[WORK TO BE COMPLETED]
Set out the lines from all the records as a JSON list of strings, one string per line, with blank lines left out. Leave the pictures out of the answer.

(Text data extracted from pages)

------------------------------------------------------------------------

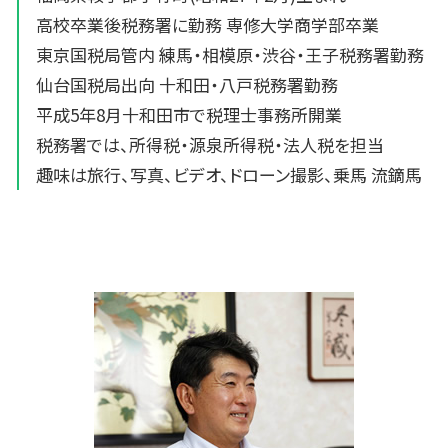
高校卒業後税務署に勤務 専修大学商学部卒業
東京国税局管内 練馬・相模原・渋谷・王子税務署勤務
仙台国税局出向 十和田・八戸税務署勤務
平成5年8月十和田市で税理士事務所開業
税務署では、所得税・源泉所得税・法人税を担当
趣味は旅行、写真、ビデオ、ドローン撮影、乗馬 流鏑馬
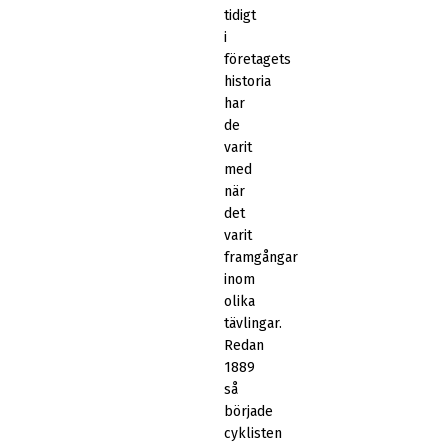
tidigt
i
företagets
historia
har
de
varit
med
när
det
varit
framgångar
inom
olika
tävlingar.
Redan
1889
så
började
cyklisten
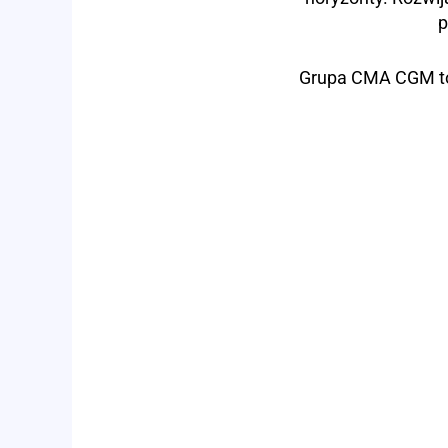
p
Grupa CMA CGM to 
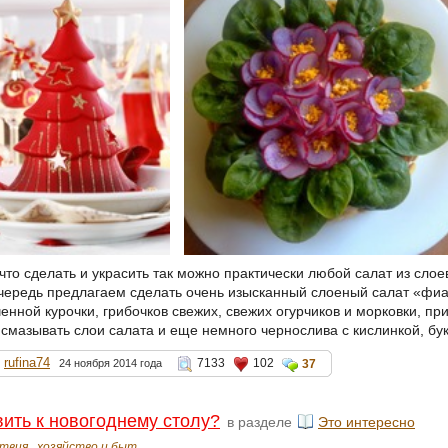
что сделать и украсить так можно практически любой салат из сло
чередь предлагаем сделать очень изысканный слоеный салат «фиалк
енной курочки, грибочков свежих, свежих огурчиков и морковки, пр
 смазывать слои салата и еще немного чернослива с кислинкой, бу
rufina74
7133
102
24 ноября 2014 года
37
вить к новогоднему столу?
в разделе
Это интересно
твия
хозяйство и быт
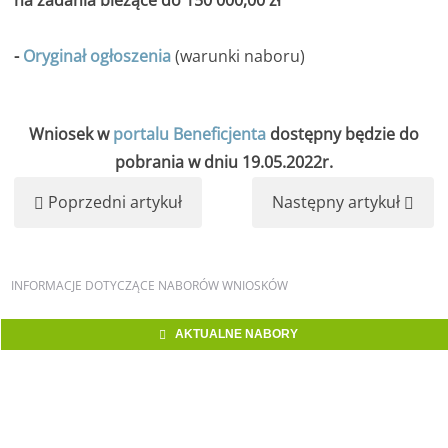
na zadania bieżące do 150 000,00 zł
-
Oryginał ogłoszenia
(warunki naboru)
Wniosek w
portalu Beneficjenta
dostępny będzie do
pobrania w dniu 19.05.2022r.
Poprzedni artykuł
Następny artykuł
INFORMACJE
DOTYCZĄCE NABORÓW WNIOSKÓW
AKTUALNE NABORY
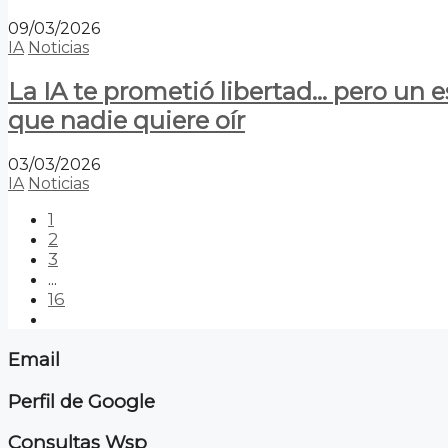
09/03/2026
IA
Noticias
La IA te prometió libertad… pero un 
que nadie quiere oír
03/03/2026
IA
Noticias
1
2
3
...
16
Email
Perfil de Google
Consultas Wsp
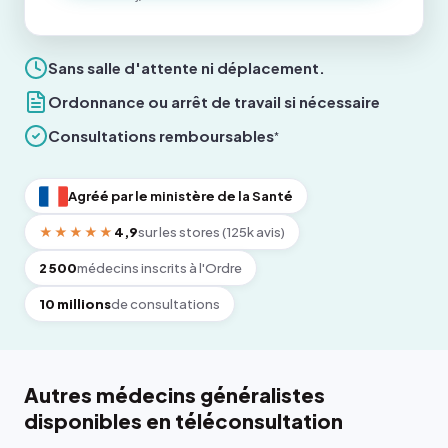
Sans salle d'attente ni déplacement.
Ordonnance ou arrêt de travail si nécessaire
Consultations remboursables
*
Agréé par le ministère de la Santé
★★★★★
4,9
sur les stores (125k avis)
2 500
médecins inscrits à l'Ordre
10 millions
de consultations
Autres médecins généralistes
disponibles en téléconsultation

------------------------------------------------------------------------

[RESULT OF THE TASK]
[
  "高校卒業後税務署に勤務 専修大学商学部卒業",
  "東京国税局管内 練馬・相模原・渋谷・王子税務署勤務",
  "仙台国税局出向 十和田・八戸税務署勤務",
  "平成5年8月十和田市で税理士事務所開業",
  "税務署では、所得税・源泉所得税・法人税を担当",
  "趣味は旅行、写真、ビデオ、ドローン撮影、乗馬 流鏑馬",
  "tidigt",
  "i",
  "företagets",
  "historia",
  "har",
  "de",
  "varit",
  "med",
  "när",
  "det",
  "varit",
  "framgångar",
  "inom",
  "olika",
  "tävlingar.",
  "Redan",
  "1889",
  "så",
  "började",
  "cyklisten",
  "p",
  "Grupa CMA CGM to ",
  "что сделать и украсить так можно практически любой салат из сло",
  "чередь предлагаем сделать очень изысканный слоеный салат «фиалк",
  "енной курочки, грибочков свежих, свежих огурчиков и морковки, пр",
  " смазывать слои салата и еще немного чернослива с кислинкой, бу",
  "rufina74",
  "7133",
  "102",
  "24 ноября 2014 года",
  "37",
  "вить к новогоднему столу?",
  "в разделе",
  "Это интересно",
  "твия",
  "хозяйство и быт",
  "na zadania bieżące do 150 000,00 zł",
  "-",
  "Oryginał ogłoszenia",
  "(warunki naboru)",
  "Wniosek w",
  "portalu Beneficjenta",
  "dostępny będzie do",
  "pobrania w dniu 19.05.2022r.",
  "Poprzedni artykuł",
  "Następny artykuł",
  "INFORMACJE",
  "DOTYCZĄCE NABORÓW WNIOSKÓW",
  "AKTUALNE NABORY",
  "09/03/2026",
  "IA",
  "Noticias",
  "La IA te prometió libertad… pero un ",
  "que nadie quiere oír",
  "03/03/2026",
  "IA",
  "Noticias",
  "1",
  "2",
  "3",
  "...",
  "16",
  "Email",
  "Perfil de Google",
  "Consultas Wsp",
  "Sans salle d'attente ni déplacement.",
  "Ordonnance ou arrêt de travail si nécessaire",
  "Consultations remboursables",
  "*",
  "Agréé par le ministère de la Santé",
  "★★★★★",
  "4,9",
  "sur les stores (125k avis)",
  "2 500",
  "médecins inscrits à l'Ordre",
  "10 millions",
  "de consultations",
  "Autres médecins généralistes",
  "disponibles en téléconsultation"
]